Rohin Shah comments on [AN #156]: The scaling hypothesis: a plan for building AGI

Rohin Shah 22 Jul 2021 14:35 UTC
LW: 4 AF: 4
AF
The fourth bullet point claims that GPT-N will go on filling in missing words rather than doing a treacherous turn.
?? I said nothing about a treacherous turn? And where did I say it would go on filling in missing words?
EDIT: Ah, you mean the fourth bullet point in ESRogs response. I was thinking of that as one example of how such reasoning could go wrong, as opposed to the only case. So in that case the model_1 predicts a treacherous turn confidently, but this is the wrong epistemic state to be in because it is also plausible that it just “fills in words” instead.
Seems to me the conclusion of this argument is that “In general it’s not true that the AI is trying to achieve its training objective.”
Isn’t that effectively what I said? (I was trying to be more precise since “achieve its training objective” is ambiguous, but given what I understand you to mean by that phrase, I think it’s what I said?)

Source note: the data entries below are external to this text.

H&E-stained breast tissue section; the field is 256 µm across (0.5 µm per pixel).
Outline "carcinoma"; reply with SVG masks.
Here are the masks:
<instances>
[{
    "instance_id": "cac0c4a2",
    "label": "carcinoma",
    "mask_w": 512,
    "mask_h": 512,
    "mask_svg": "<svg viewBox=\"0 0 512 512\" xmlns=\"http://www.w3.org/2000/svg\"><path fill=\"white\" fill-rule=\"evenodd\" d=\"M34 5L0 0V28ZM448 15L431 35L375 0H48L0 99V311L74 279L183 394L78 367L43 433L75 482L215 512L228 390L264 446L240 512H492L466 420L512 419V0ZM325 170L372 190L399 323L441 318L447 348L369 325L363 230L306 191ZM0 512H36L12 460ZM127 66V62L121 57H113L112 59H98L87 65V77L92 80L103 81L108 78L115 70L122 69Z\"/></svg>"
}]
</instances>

we have no idea what it’ll do; treacherous turn is a real possibility because that’s what’ll happen for most goals it could have, and it may have a goal for all we know.
This seems reasonable to me (and seems compatible with what I said)
- Daniel Kokotajlo 23 Jul 2021 6:18 UTC
  LW: 4 AF: 4
  AF Parent
  OK cool, sorry for the confusion. Yeah I think ESRogs interpretation of you was making a bit stronger claim than you actually were.